START MATERIAL SUPPLIED

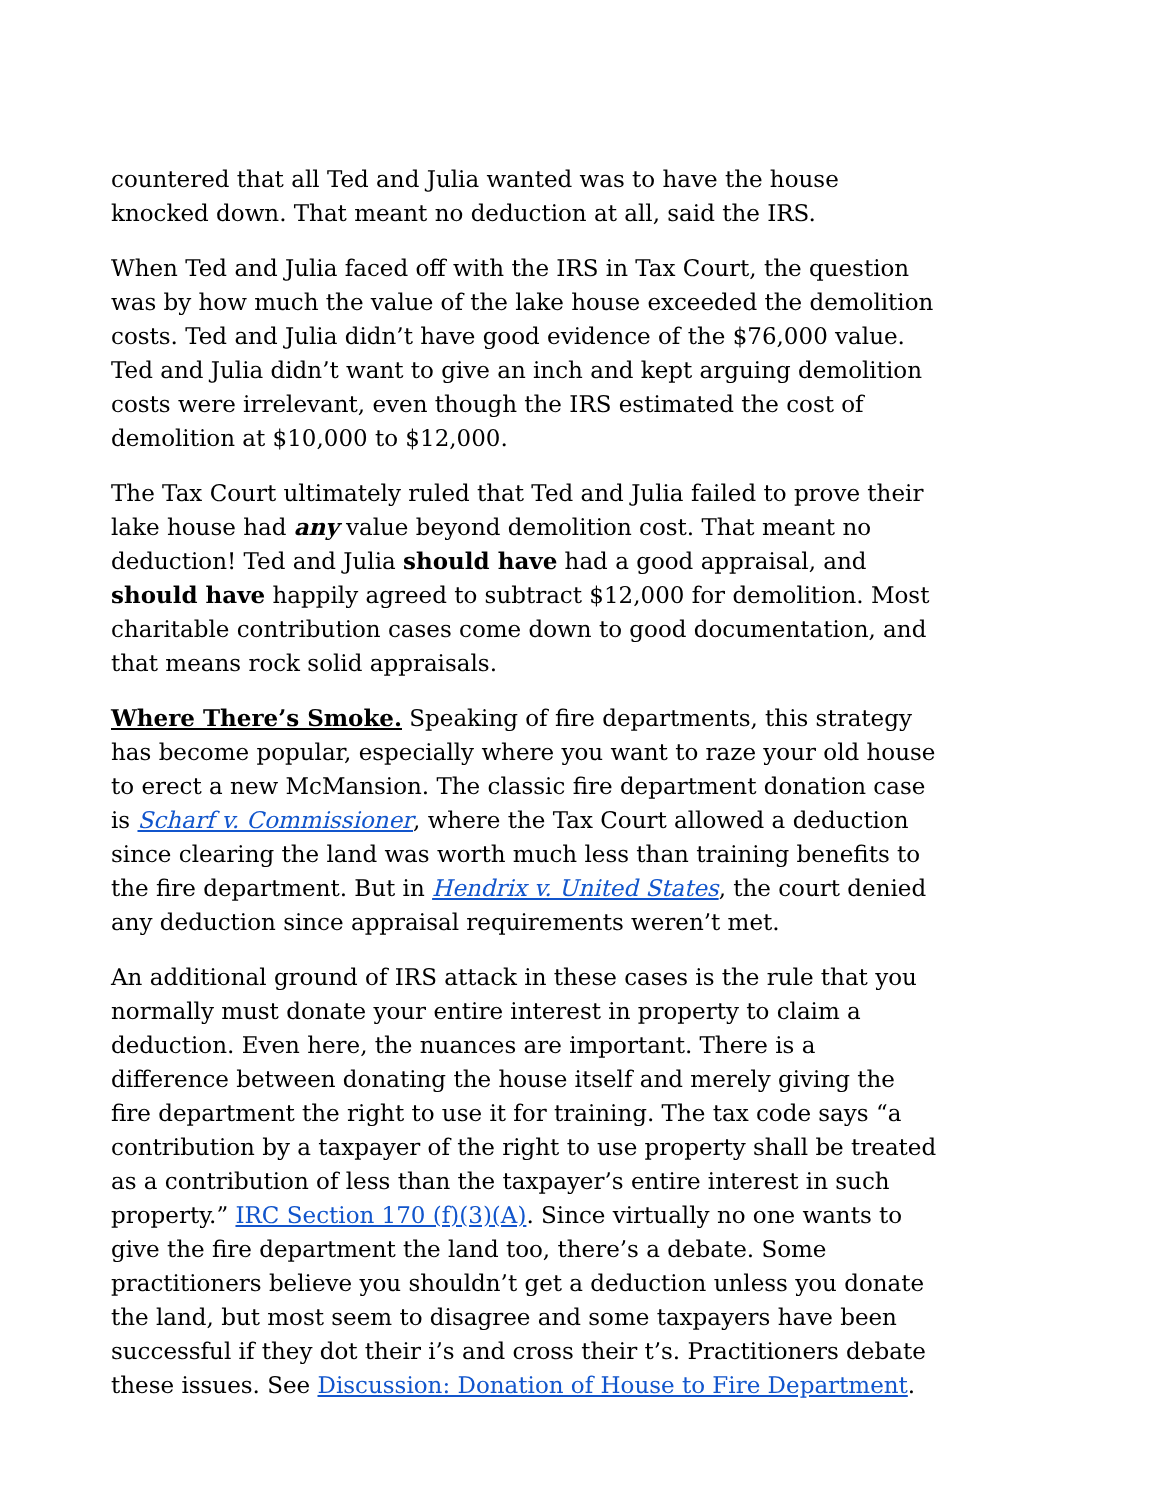countered that all Ted and Julia wanted was to have the house knocked down. That meant no deduction at all, said the IRS.
When Ted and Julia faced off with the IRS in Tax Court, the question was by how much the value of the lake house exceeded the demolition costs. Ted and Julia didn’t have good evidence of the $76,000 value. Ted and Julia didn’t want to give an inch and kept arguing demolition costs were irrelevant, even though the IRS estimated the cost of demolition at $10,000 to $12,000.
The Tax Court ultimately ruled that Ted and Julia failed to prove their lake house had any value beyond demolition cost. That meant no deduction! Ted and Julia should have had a good appraisal, and should have happily agreed to subtract $12,000 for demolition. Most charitable contribution cases come down to good documentation, and that means rock solid appraisals.
Where There’s Smoke. Speaking of fire departments, this strategy has become popular, especially where you want to raze your old house to erect a new McMansion. The classic fire department donation case is Scharf v. Commissioner, where the Tax Court allowed a deduction since clearing the land was worth much less than training benefits to the fire department. But in Hendrix v. United States, the court denied any deduction since appraisal requirements weren’t met.
An additional ground of IRS attack in these cases is the rule that you normally must donate your entire interest in property to claim a deduction. Even here, the nuances are important. There is a difference between donating the house itself and merely giving the fire department the right to use it for training. The tax code says “a contribution by a taxpayer of the right to use property shall be treated as a contribution of less than the taxpayer’s entire interest in such property.” IRC Section 170 (f)(3)(A). Since virtually no one wants to give the fire department the land too, there’s a debate. Some practitioners believe you shouldn’t get a deduction unless you donate the land, but most seem to disagree and some taxpayers have been successful if they dot their i’s and cross their t’s. Practitioners debate these issues. See Discussion: Donation of House to Fire Department.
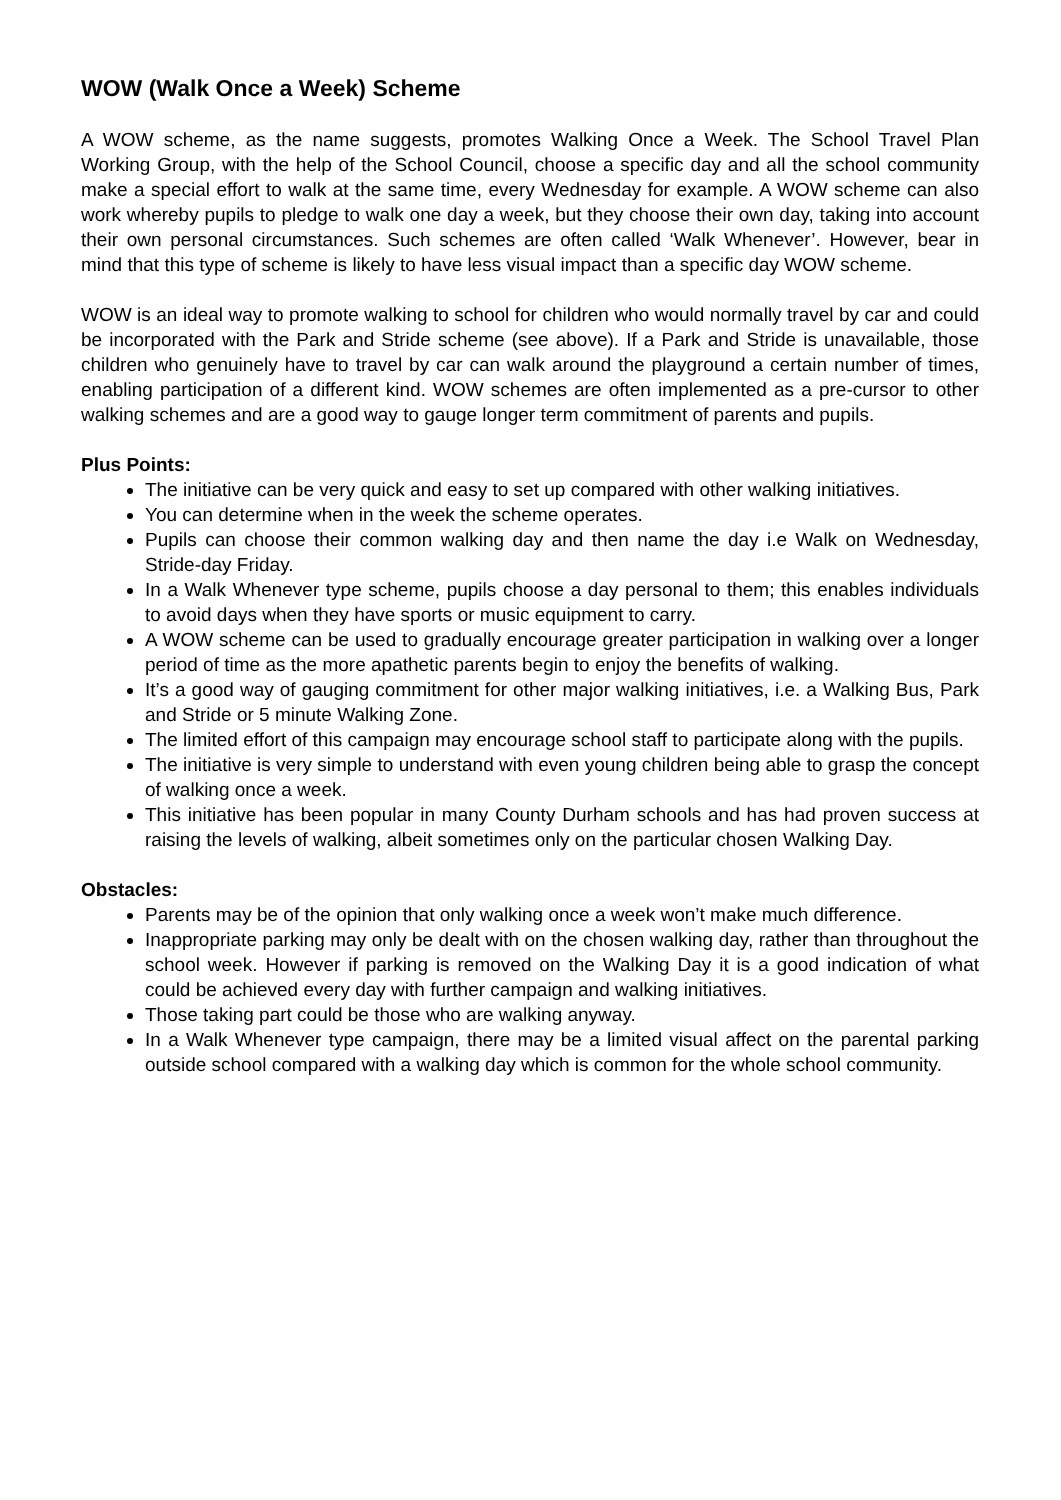WOW (Walk Once a Week) Scheme
A WOW scheme, as the name suggests, promotes Walking Once a Week. The School Travel Plan Working Group, with the help of the School Council, choose a specific day and all the school community make a special effort to walk at the same time, every Wednesday for example. A WOW scheme can also work whereby pupils to pledge to walk one day a week, but they choose their own day, taking into account their own personal circumstances. Such schemes are often called ‘Walk Whenever’. However, bear in mind that this type of scheme is likely to have less visual impact than a specific day WOW scheme.
WOW is an ideal way to promote walking to school for children who would normally travel by car and could be incorporated with the Park and Stride scheme (see above). If a Park and Stride is unavailable, those children who genuinely have to travel by car can walk around the playground a certain number of times, enabling participation of a different kind. WOW schemes are often implemented as a pre-cursor to other walking schemes and are a good way to gauge longer term commitment of parents and pupils.
Plus Points:
The initiative can be very quick and easy to set up compared with other walking initiatives.
You can determine when in the week the scheme operates.
Pupils can choose their common walking day and then name the day i.e Walk on Wednesday, Stride-day Friday.
In a Walk Whenever type scheme, pupils choose a day personal to them; this enables individuals to avoid days when they have sports or music equipment to carry.
A WOW scheme can be used to gradually encourage greater participation in walking over a longer period of time as the more apathetic parents begin to enjoy the benefits of walking.
It’s a good way of gauging commitment for other major walking initiatives, i.e. a Walking Bus, Park and Stride or 5 minute Walking Zone.
The limited effort of this campaign may encourage school staff to participate along with the pupils.
The initiative is very simple to understand with even young children being able to grasp the concept of walking once a week.
This initiative has been popular in many County Durham schools and has had proven success at raising the levels of walking, albeit sometimes only on the particular chosen Walking Day.
Obstacles:
Parents may be of the opinion that only walking once a week won’t make much difference.
Inappropriate parking may only be dealt with on the chosen walking day, rather than throughout the school week. However if parking is removed on the Walking Day it is a good indication of what could be achieved every day with further campaign and walking initiatives.
Those taking part could be those who are walking anyway.
In a Walk Whenever type campaign, there may be a limited visual affect on the parental parking outside school compared with a walking day which is common for the whole school community.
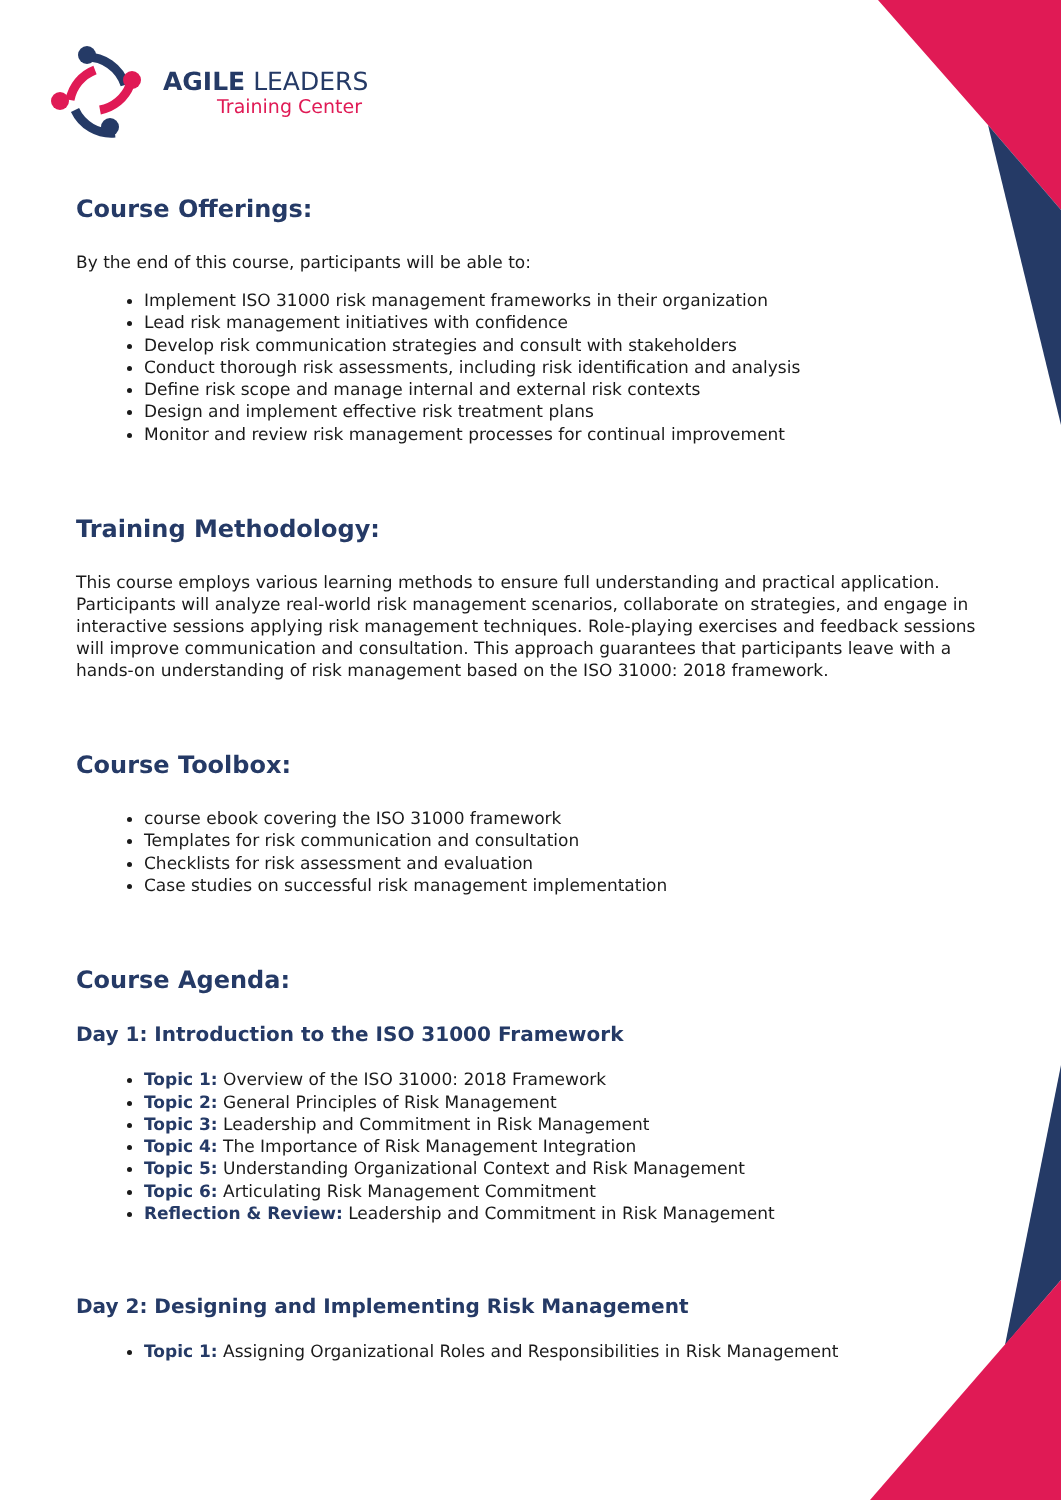AGILE LEADERS
Training Center
Course Offerings:
By the end of this course, participants will be able to:
Implement ISO 31000 risk management frameworks in their organization
Lead risk management initiatives with confidence
Develop risk communication strategies and consult with stakeholders
Conduct thorough risk assessments, including risk identification and analysis
Define risk scope and manage internal and external risk contexts
Design and implement effective risk treatment plans
Monitor and review risk management processes for continual improvement
Training Methodology:
This course employs various learning methods to ensure full understanding and practical application. Participants will analyze real-world risk management scenarios, collaborate on strategies, and engage in interactive sessions applying risk management techniques. Role-playing exercises and feedback sessions will improve communication and consultation. This approach guarantees that participants leave with a hands-on understanding of risk management based on the ISO 31000: 2018 framework.
Course Toolbox:
course ebook covering the ISO 31000 framework
Templates for risk communication and consultation
Checklists for risk assessment and evaluation
Case studies on successful risk management implementation
Course Agenda:
Day 1: Introduction to the ISO 31000 Framework
Topic 1: Overview of the ISO 31000: 2018 Framework
Topic 2: General Principles of Risk Management
Topic 3: Leadership and Commitment in Risk Management
Topic 4: The Importance of Risk Management Integration
Topic 5: Understanding Organizational Context and Risk Management
Topic 6: Articulating Risk Management Commitment
Reflection & Review: Leadership and Commitment in Risk Management
Day 2: Designing and Implementing Risk Management
Topic 1: Assigning Organizational Roles and Responsibilities in Risk Management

END MATERIAL SUPPLIED

*TASK PROMPT:*
Count how many lines of the records hold the string "parking"; the answer is that number alone.

*TASK SOLUTION:*
2